Schenectady County

McCommons gets no extra time for jail brawl

Wade McCommons wasn’t as verbose during his second sentencing in less than 24 hours Tuesday.
PHOTOGRAPHER:

Wade McCommons wasn’t as verbose during his second sentencing in less than 24 hours Tuesday.

Already sentenced to serve up to life in prison, the 26-year-old street gang member was silent after being handed another three-year prison sentence for inciting a jail fracas last year. The sentence will run concurrent with the term of 45 years to life he received Monday for murdering Laurel Teer and committing a strong-arm robbery at a Rugby Road home.

In the jail fracas, McCommons admitted to one felony count of attempted second-degree assault in September. A second misdemeanor count of obstructing governmental administration was dismissed as part of a plea bargain.

McCommons was being lodged at the county jail’s special housing unit in December 2010 when he convinced its three other inmates to stage acts of defiance against the corrections officers. Under his urging, the inmates stopped up their toilets, tied their jail cell doors together and placed mattresses up against the bars. When the officers came in to subdue the inmates, McCommons fought back, causing a knee injury to one officer while another suffered a shoulder injury after slipping on the wet cell floor.

Also charged in the incident were Deven Moore, 21; Melchizedek Williams, 18; and Joshua Dundas, 18, all of Schenectady. Dundas admitted to one count of obstructing governmental administration and was sentenced to a year in jail; charges remain pending against Moor and Williams.

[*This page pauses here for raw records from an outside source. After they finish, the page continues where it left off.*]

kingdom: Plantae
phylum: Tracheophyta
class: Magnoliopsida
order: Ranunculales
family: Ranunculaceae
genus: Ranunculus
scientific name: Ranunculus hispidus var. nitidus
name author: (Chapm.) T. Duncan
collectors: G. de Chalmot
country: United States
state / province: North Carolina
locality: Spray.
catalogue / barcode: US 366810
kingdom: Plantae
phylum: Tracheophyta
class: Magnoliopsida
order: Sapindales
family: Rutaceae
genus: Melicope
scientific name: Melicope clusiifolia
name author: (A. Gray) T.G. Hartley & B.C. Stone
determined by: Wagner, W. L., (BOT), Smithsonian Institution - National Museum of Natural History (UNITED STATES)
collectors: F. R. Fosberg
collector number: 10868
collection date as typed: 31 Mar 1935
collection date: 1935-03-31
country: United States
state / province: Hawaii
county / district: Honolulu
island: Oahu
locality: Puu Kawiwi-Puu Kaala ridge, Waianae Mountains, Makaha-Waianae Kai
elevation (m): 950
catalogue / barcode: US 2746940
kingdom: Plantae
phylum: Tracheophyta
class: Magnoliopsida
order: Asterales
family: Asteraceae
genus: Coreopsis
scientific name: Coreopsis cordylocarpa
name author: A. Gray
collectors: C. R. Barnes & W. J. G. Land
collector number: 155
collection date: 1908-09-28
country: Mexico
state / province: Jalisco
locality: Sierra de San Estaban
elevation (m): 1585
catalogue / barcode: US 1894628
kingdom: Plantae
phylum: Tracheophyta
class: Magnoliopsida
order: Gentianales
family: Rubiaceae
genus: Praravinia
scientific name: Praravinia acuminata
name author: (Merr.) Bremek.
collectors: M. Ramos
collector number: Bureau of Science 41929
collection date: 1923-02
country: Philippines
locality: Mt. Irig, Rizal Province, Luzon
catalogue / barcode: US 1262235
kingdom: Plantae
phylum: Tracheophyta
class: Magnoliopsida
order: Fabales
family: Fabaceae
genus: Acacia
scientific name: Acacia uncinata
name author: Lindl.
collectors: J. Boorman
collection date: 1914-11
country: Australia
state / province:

Assistant District Attorney Bill Sanderson said the incident was among many disciplinary violations McCommons has racked up since arriving at the jail last year.

He produced a roughly half-inch folder of disciplinary reports against the inmate, including extorting items from fellow prisoners to taunting the corrections officers.

“He’s racked up an unbelievable amount of disciplinary problems,” Sanderson said.

After the sentencing, McCommons was wheeled down to Schenectady City Court, where he appeared on two felony counts of criminal conspiracy to commit second-degree murder and two counts of criminal solicitation. He is also facing a count of criminal contempt, charged with violating a court order prohibiting him from distributing material being used at his trial.

McCommons was originally slated to answer the charges Friday. But authorities said he refused to attend until Tuesday.

McCommons and fellow inmate Derrick Smith, 26, were allegedly hatching a plan to have someone kill two witnesses during his second-degree murder trial in October. McCommons allegedly passed sensitive documents from his case to another inmate, who then mailed them out to someone on the outside.

During his sentencing in the Teer murder, McCommons insisted he was wrongly convicted and that the prosecutor wrongly characterized him as a “monster.” Sanderson said his discipline record in prison suggests otherwise.

“He’s a real bully,” he said. “In spite of his own testimony [Monday], he is sort of a monster.”